Gazprom menace l'Europe de se tourner vers d'autres marchés

Publié le 04 avril 2009 par Theatrum Belli @TheatrumBelli

Ulcéré par l'accord gazier conclu entre Kiev et l'UE, le géant russe menace de se tourner vers d'autres marchés. Mais cette diversification est déjà engagée. Comme le montre le démarrage de l'usine de liquéfaction de Sakhaline, Gazprom va augmenter sa production de gaz naturel liquéfié à destination des Etats-Unis et de l'Asie.

Face à la nouvelle donne issue de la crise gazière de janvier dernier, Gazprom brandit la menace d'une diversification, tant en termes de produits que de marchés, après que l'UE a décidé de gérer de façon bilatérale la modernisation du réseau de gazoducs en Ukraine. Le moins que l'on puise dire en effet, c'est que la Russie a été offensée par le récent accord gazier entre Kiev et l'UE de modernisation des gazoducs ukrainiens - par lequel transite l'essentiel du gaz russe destiné à l'Europe -  sans que Moscou soit inclus dans le projet.

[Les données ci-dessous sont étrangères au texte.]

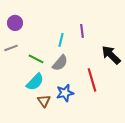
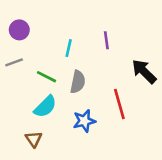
cyan line: (61, 40) -> (69, 48), moved
gray semicircle: (60, 63) -> (78, 82), turned -30
brown triangle: (44, 101) -> (34, 139), moved

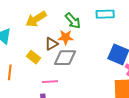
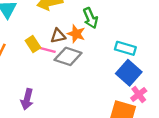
cyan rectangle: (105, 14) -> (125, 48), moved
pink line: (50, 82) -> (46, 50), moved

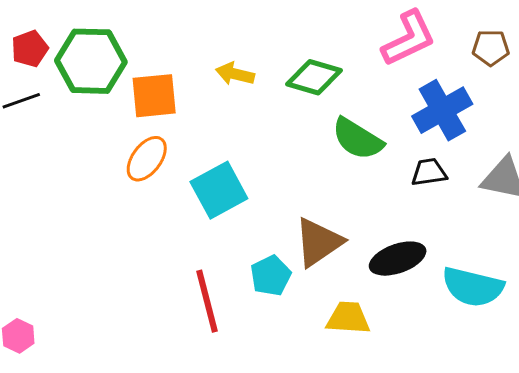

"Dans un contexte de renforcement des processus de mondialisation du marché du GNL, d'une hausse substantielle des risques sur le transit, lorsque l'on signe des documents hasardeux qui ignorent les intérêts de la Russie, il devient indispensable de revoir la stratégie dans le domaine du GNL, d'analyser l'utilité de se lancer dans la réalisation de nouveaux projets dans ce secteur, a déclaré mercredi Alexei Miller, le directeur général de Gazprom. Et jeudi, le quotidien russe Kommersant, citant une source anonyme du géant russe de l'énergie, décodait le message : "il est évident que M. Miller parle de la déclaration signée le 23 mars à Bruxelles entre l'Ukraine et la Commission européenne sur la modernisation du système de gazoducs ukrainiens". Un accord qui ne prévoit pas que le grand voisin russe ait voix au chapitre.

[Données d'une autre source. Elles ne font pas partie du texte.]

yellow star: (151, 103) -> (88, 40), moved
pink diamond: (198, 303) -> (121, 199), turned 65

De fait, pour la Russie pour qui l'énergie une arme au service la stratégie géopolitique, toute tentative d'un client de réduire sa dépendance gazière est vécue comme une provocation. "Si les intérêts de la Russie sont ignorés, alors nous serons forcés de commencer à revoir les principes de nos relations" avec l'UE, avait déjà averti le Premier ministre russe Vladimir Poutine. Or la crise qui a opposé Kiev et Moscou au début de l'année, avec à la clef une rupture des approvisionnements dommageable à l'image de fournisseur fiable de la Russie, a clairement montré que l'Europe reste très dépendante du gaz russe. Une dépendance à laquelle la Commission européenne entend bien mettre fin.

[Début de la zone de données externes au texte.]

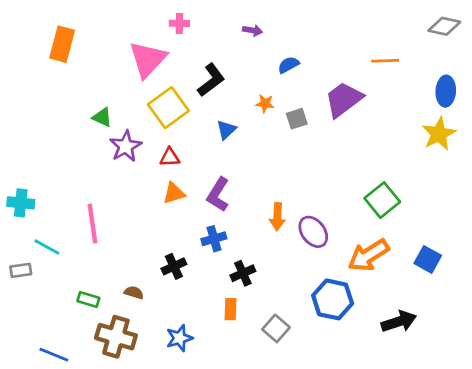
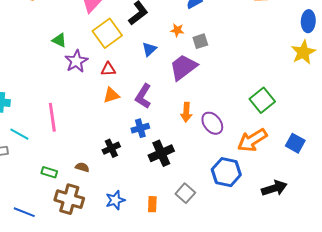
purple trapezoid: (344, 99) -> (183, 67), moved
black cross: (243, 273) -> (161, 153), size x1.4
orange rectangle: (230, 309) -> (152, 204), moved

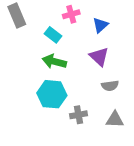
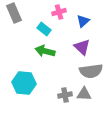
gray semicircle: (110, 86) -> (91, 71), size x1.6
cyan hexagon: (52, 94) -> (24, 83), moved
gray triangle: (115, 120) -> (84, 94), moved

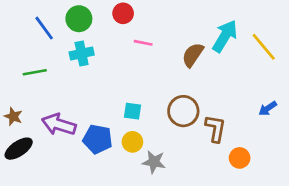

Face à la nouvelle donne issue de l'après-crise de janvier dernier, Moscou brandit la menace d'une diversification, tant en termes de produits que de marchés. "Le monopole promet d'augmenter la production de gaz naturel liquéfié pour les approvisionnements alternatifs à l'Europe, vers les Etats-Unis et la région Asie-Pacifique", poursuit Kommersant, s'appuyant sur une source anonyme au sein du groupe.

Reste que la diversification du géant russe dans le GNL est d'ores et déjà engagée. Une première usine de liquéfaction de gaz naturel a été inaugurée en février dernier sur l'île de Sakhaline.  Située à 160 kilomètres d'Hokkaido, elle permettra à Gazprom de se développer sur le marché du GNL, en fournissant les marchés japonais, coréen et américain. L'usine de liquéfaction fournira 9,6 millions de tonnes de GNL par an en 2010, soit environ 4% de la production mondiale. Le site industriel s'appuiera sur le champ géant de Sakhaline 2, dont les réserves extractibles excèdent les 600 milliards de mètres cubes.

Ce niveau est-il suffisant pour que les menaces qui pèsent sur l'Europe se concrétisent ? Pas dans l'immédiat. Au-delà de l'usine de Sakhaline, Gazprom peut compter sur les réserves des gisement de Chtokman (mer de Barents) et de Iamal (Grand nord russe). Mais, selon Kommersant "Gazprom ne pourra pas mettre sa menace à exécution rapidement", car les nouveaux gisements ne pourront être "réalisés, au plus tôt, que dans quatre-cinq ans.".

Au-delà des menaces agitées aujourd'hui, et comme le souligne Liubou Yavid-Revron dans son livre "Les relations énergétiques entre l'UE et la Russie : dépendance ou interdépendance", la stratégie de Moscou dans le domaine de l'énergie ne consiste pas à jouer l'Europe contre la diversification mais bien, au contraire, à mener de front ces deux options : sécuriser les principales voies d'export de gaz vers l'Europe en prenant le contrôle des réseaux de gazoducs des pays de la CEI (Ukraine et Biélorussie) tout en trouvant de nouveaux débouchés à l'exportation vers l'Asie et les Etats-Unis.